Pangek Ikan Bilih: Warisan Rasa dari Danau Singkarak

 

Kabut pagi belum sepenuhnya sirna dari permukaan Danau Singkarak saat aroma bumbu mulai mengepul dari dapur kayu milik Uni Leni. Di dapur kecil itu, perempuan berusia 52 tahun itu sedang mengaduk perlahan sebuah panci berisi ikan bilih segar yang baru ditangkap suaminya semalam. “Ikan bilih tak bisa lama disimpan, manja dia,” katanya sambil tersenyum, tangan tetap sibuk meracik bumbu. “Makanya harus langsung dimasak biar rasa segarnya tetap terasa.”

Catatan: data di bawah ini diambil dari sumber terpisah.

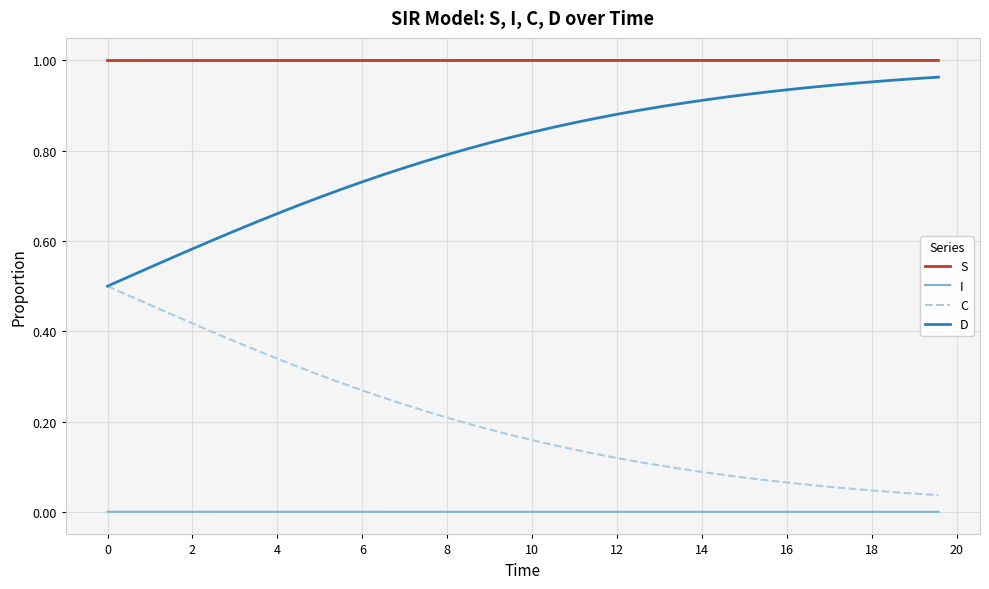

List the series in order of their overall mean, lowest first.

I, C, D, S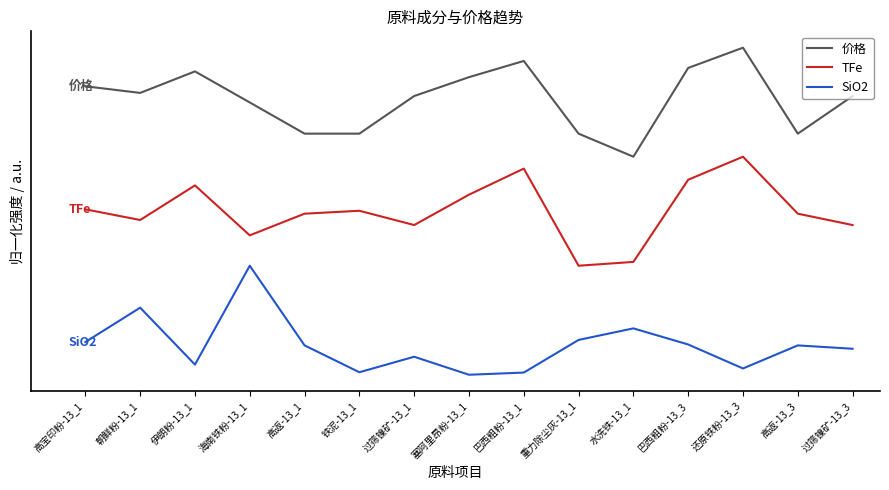

List the series in order of their overall mean, lowest first.

SiO2, TFe, 价格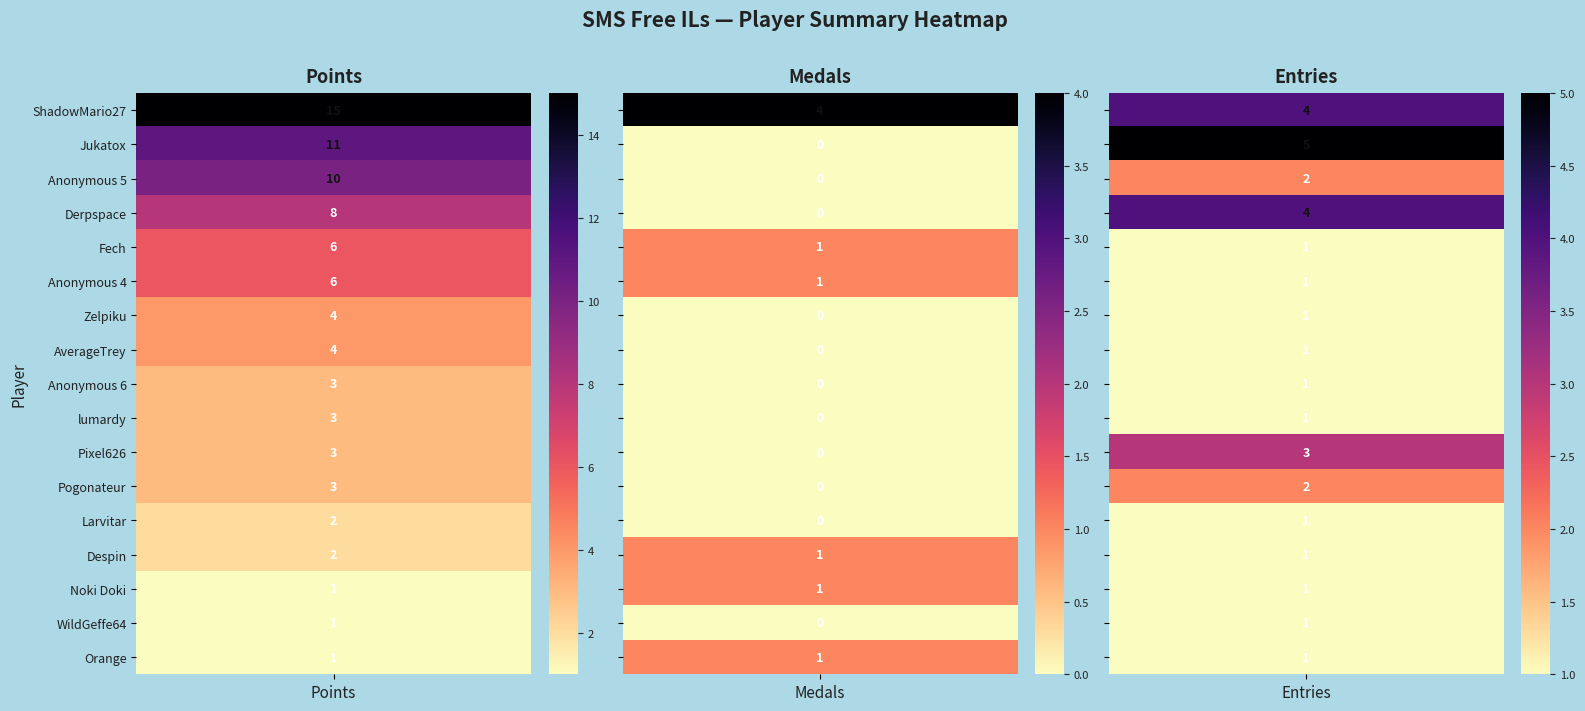

List the labels in order of Entries value, smallest first.

4, 5, 6, 7, 8, 9, 12, 13, 14, 15, 16, 2, 11, 10, 0, 3, 1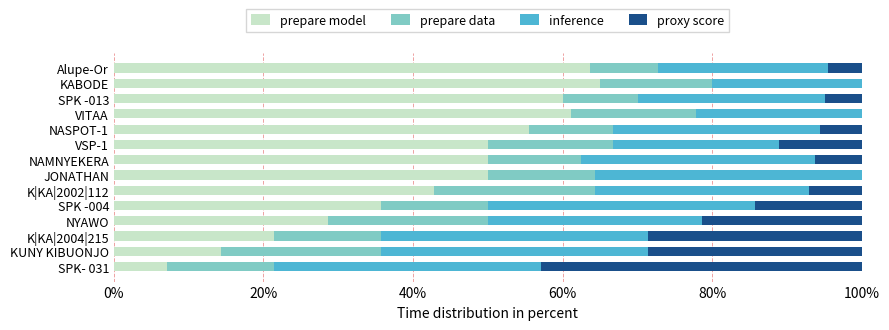

What is the highest value of the prepare model series?

65.0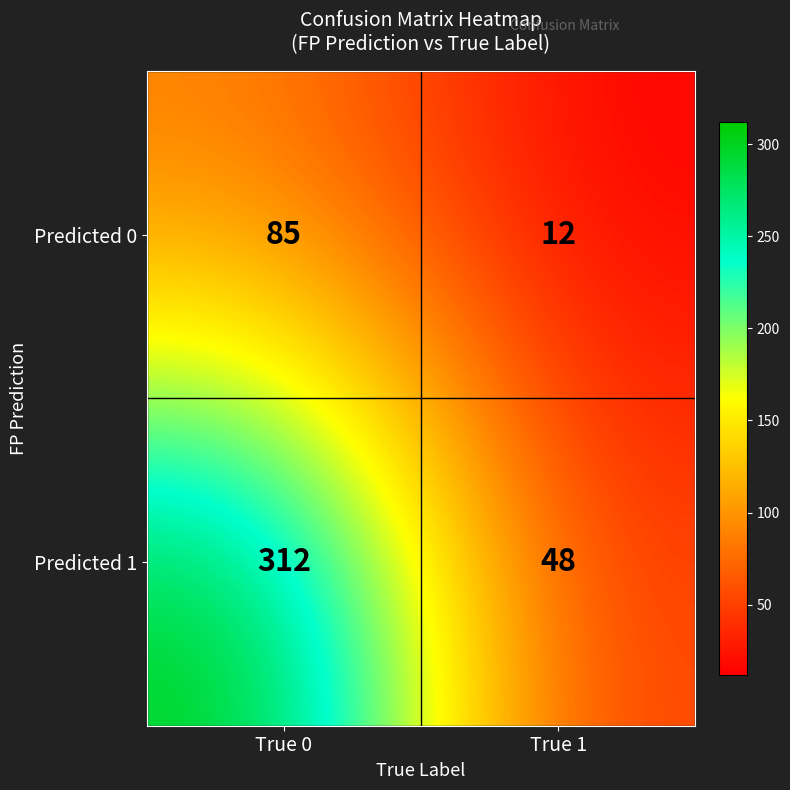

How many categories are shown in the chart?

2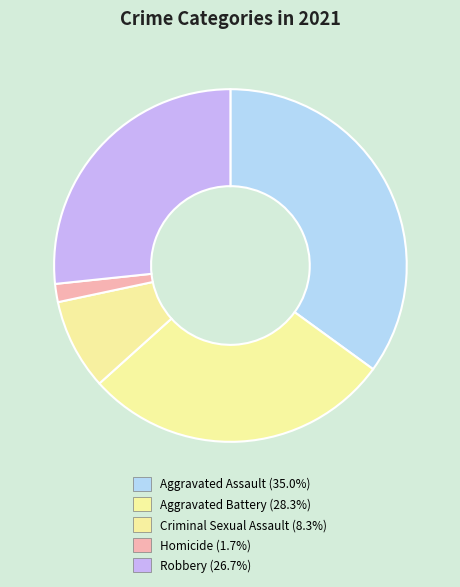

Does any single category account for the majority?

No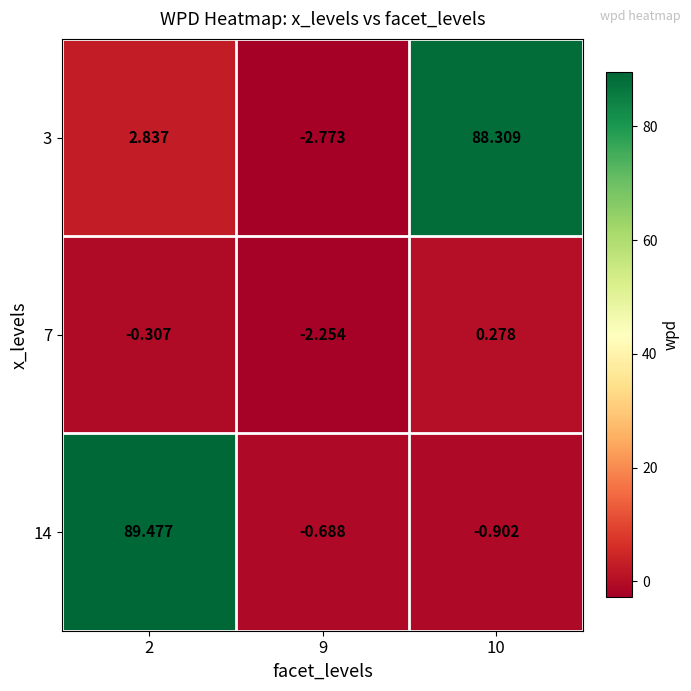

Rank the series at 2 from highest to lowest value.

14, 3, 7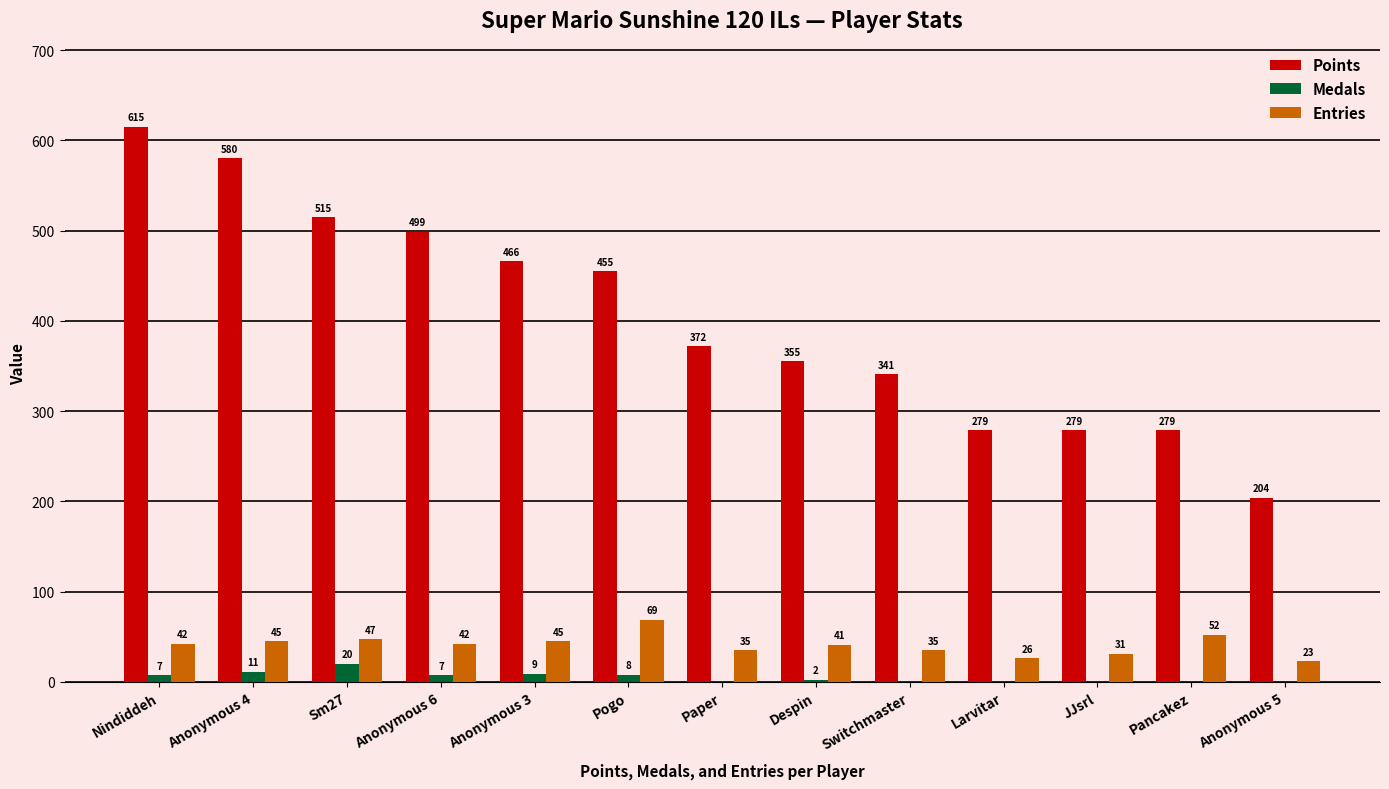

What is the spread (max minus min) of values at Anonymous 5?

204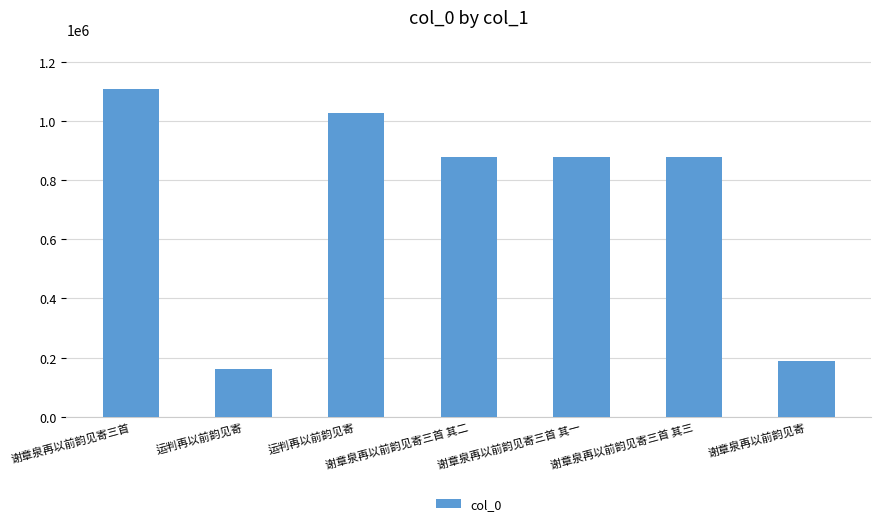

The value at 谢章泉再以前韵见寄 is 86074. True or false?

False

Pangek ikan bilih, masakan khas Minangkabau, tak hanya menggugah selera tapi juga menyimpan filosofi hidup masyarakat sekitar danau. Tak seperti gulai yang bersantan, pangek dimasak tanpa santan, mengandalkan bumbu alam seperti kunyit, jahe, bawang, cabai, dan asam kandis. Proses masaknya perlahan, dengan api kecil, supaya bumbu meresap sempurna ke setiap serat ikan. “Pangek ini warisan dari nenek saya,” lanjut Uni Leni. “Dulu, ini makanan sehari-hari karena ikan bilih gampang didapat. Sekarang makin mahal, makin langka.”

Ikan bilih, kecil dan sederhana, namun begitu berharga. Ia hanya hidup di Danau Singkarak, tak ada di tempat lain. Karena itu, ia bukan cuma ikan, tapi bagian dari jantung alam dan budaya di sini. Meski ukurannya mungil, kandungan gizinya luar biasa: tinggi protein, rendah lemak, dan cocok untuk siapa saja yang ingin makan sehat tanpa kehilangan rasa. Dulu, pangek ikan bilih hanya hadir di dapur-dapur rumah. Tapi sekarang, para pelancong pun mulai mencari rasanya. Rumah makan tradisional di sekitar danau banyak yang menjadikannya sajian utama. Namun, bagi warga setempat, pangek bukan sekadar menu. Ia adalah simbol dari kesederhanaan hidup, kerja keras, dan cinta yang dalam pada alam.

Di sebuah sudut rumah panggung, Uni Leni menata sepiring pangek di atas meja kayu yang sudah lama menua bersama waktu. Matanya menatap ke arah danau tenang, luas, dan penuh cerita. “Selama bilih masih ada,” katanya pelan, “pangek akan tetap jadi cerita hidup kami.” Dan benar saja, dalam tiap suapan pangek ikan bilih, terasa kehangatan tangan yang meraciknya, terasa kasih sayang yang tumbuh dari tanah dan air, terasa ketulusan yang tidak dibuat-buat. Seperti Danau Singkarak itu sendiri diam, tapi menyimpan banyak makna.